На экране блеснули погоны Халиджа, и только потом всплыло его треугольное лицо с узкой полоской бескровных губ.

- Хелло, Кройд! - полоска скривилась в улыбке. - Что нового?

Кройд передернулся, заметив, каким леденным взглядом начальник штаба оценивающе скользнул по антишумовым тампонам, по набрякшим под глазами мешкам. Накатило желание запустить в экран чем-то тяжелым, как будто это было окно, за которым торчала бесстрастная физиономия Халиджа.

- Не ори так! - процедил Кройд. - Твоя служба работает безупречно, так что слова из твоей глотки я воспринимаю непосредственно своим мозгом!

- Короче! - не дал ему продолжить Халидж.

На крышу кто-то сыпанул сотню тяжеленных стальных шаров.

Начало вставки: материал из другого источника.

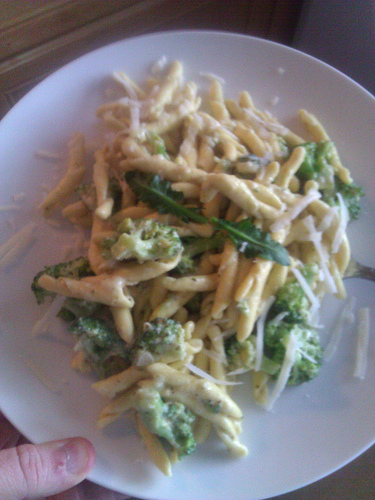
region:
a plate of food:
[35, 38, 343, 498]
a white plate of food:
[21, 9, 372, 482]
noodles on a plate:
[32, 32, 318, 498]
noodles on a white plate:
[4, 13, 342, 497]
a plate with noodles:
[24, 17, 374, 476]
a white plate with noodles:
[9, 25, 351, 482]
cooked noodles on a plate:
[22, 20, 344, 498]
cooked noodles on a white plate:
[9, 29, 363, 497]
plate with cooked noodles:
[9, 4, 345, 499]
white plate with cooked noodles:
[10, 21, 372, 484]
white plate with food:
[3, 20, 363, 487]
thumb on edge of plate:
[0, 430, 93, 490]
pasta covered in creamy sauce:
[45, 87, 345, 433]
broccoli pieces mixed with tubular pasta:
[78, 130, 326, 439]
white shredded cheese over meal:
[166, 225, 327, 401]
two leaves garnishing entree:
[122, 165, 289, 270]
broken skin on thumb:
[47, 430, 68, 490]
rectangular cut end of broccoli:
[109, 225, 129, 266]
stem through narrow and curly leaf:
[210, 211, 292, 267]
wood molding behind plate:
[3, 4, 211, 114]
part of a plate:
[64, 64, 95, 99]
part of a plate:
[276, 440, 299, 480]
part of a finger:
[30, 455, 63, 481]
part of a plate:
[254, 413, 274, 462]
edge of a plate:
[306, 461, 330, 492]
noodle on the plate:
[50, 280, 118, 306]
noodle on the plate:
[211, 418, 241, 448]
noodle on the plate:
[137, 440, 183, 470]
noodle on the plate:
[230, 273, 260, 329]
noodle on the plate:
[218, 253, 236, 313]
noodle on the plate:
[224, 193, 277, 228]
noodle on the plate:
[200, 181, 257, 215]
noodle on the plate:
[222, 179, 262, 206]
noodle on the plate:
[202, 126, 233, 157]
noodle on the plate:
[309, 244, 327, 286]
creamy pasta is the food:
[80, 121, 345, 452]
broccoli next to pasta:
[138, 392, 191, 457]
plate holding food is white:
[244, 355, 367, 498]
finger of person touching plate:
[4, 441, 102, 498]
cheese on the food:
[305, 196, 344, 295]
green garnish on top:
[142, 173, 290, 255]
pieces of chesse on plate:
[253, 52, 298, 121]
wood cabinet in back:
[1, 1, 65, 79]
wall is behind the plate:
[307, 3, 369, 78]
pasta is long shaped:
[215, 235, 233, 318]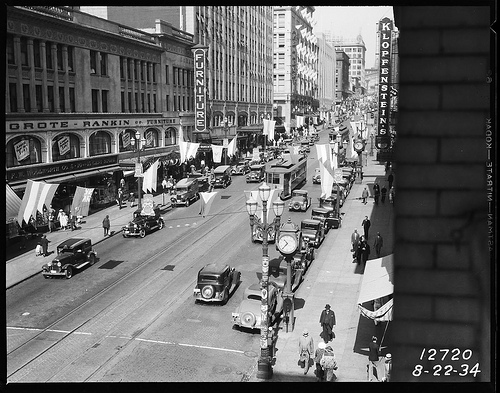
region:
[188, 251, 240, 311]
a vehicle on the road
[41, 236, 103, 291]
a vehicle on the road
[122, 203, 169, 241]
a vehicle on the road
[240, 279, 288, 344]
a vehicle on the road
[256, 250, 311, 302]
a vehicle on the road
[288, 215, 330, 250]
a vehicle on the road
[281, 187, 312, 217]
a vehicle on the road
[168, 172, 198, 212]
a vehicle on the road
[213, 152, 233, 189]
a vehicle on the road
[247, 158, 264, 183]
a vehicle on the road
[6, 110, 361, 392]
The street in the photo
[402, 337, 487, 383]
The date in the photo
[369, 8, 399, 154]
The sign on the building on the right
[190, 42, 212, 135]
The sign on the building on the left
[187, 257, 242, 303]
The black car driving away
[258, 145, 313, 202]
The trolley in the street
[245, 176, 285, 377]
The lamp post nearest the camera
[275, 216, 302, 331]
The clock nearest the camera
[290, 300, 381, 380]
The people next to the date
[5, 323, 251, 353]
The white line across the street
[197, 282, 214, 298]
a spare tire on a car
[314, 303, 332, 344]
a man wearing a dark suit and hat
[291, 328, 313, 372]
a man walking down the sidewalk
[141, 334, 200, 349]
a white line in the street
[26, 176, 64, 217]
a flags hanging outside a business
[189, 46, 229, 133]
a large business sign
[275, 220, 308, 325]
a clock on a tall pole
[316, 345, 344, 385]
two women passing a man on the sidewalk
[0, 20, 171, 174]
a large department store building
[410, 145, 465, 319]
bricks in the wall of a building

Рявкнула электрогитара, немилосердно скрипя на поворотах шинами, промолчалась полицейская машина. От своего этого барабанные перепонки в ушах Кройда вибрировали так, словно по ним дубасили палицами.

Медлить было нельзя, Халидж мог в любой момент отключиться. Издав звук лопнувшего протектора, Кройд проглотил подступивший к горлу комок. Под холодным взглядом начальника штаба он чувствовал себя весьма неуютно. Но не будь они друзьями детства, директор не мог бы рассчитывать и на такое внимание.

- Немедленно пришли ко мне своих людей! - выкрикнул Стапен. - Мой патрон перестал действовать за полгода до указанного срока, я на грани безумия!

- Понятно! - ответил Халидж и тут же отключился.

Директор вытер со лба пот, который немедленно проступил снова. Ему казалось, что тело его плывет в вибрирующем воздухе. Нервы, с корнем вырванные наподобие сорняков, жили какой-то своей, отдельной жизнью. Он чувствовал, что зажат между отбойными молотками, ревущими на крутом подъеме грузовиками, рыданиями, хохотом, воем, визгом музыкальных инструментов, бесконечно развивающих смертоносную для любой мысли тему.

- Конечно, все это плод расстроенного воображения, - со вздохом признался он себе. - Стоило одну ночь провести без патрона, и вот, пожалуйста, хоть хорони себя!" Воспаленный мозг услужливо нарисовал ему картину: скрежещущие зубчатые колеса медленно, с наслаждением перемалывают время, его нервные клетки, взгрызаются в истерзанное тело, выбрасывая кровавое месиво - останки директора Национальной библиотеки поэзии.

Все это началось накануне вечером, часам к семи.

Вначале до него донеслась песенка, распеваемая сотней глоток на разных языках и рассказывающая о разных эпохах, рекламирующая пляжи, на которых после отлива остаются гирлянды водорослей, крабы, разбитые судьбы людей. Потом к звукам песенки примешался звон битого стекла, рычание бетономешалок и ровный гул печатных станков величиной в статуи с острова Пасхи. Невидимые ему люди о чем-то спорили, ругались, скандалили, что-то невнятно бормотали, одним словом, обрушивали на него какие-то обломки общения, сводящие с ума своей фрагментарностью и, по его рассуждению, совершенной бессмысленностью.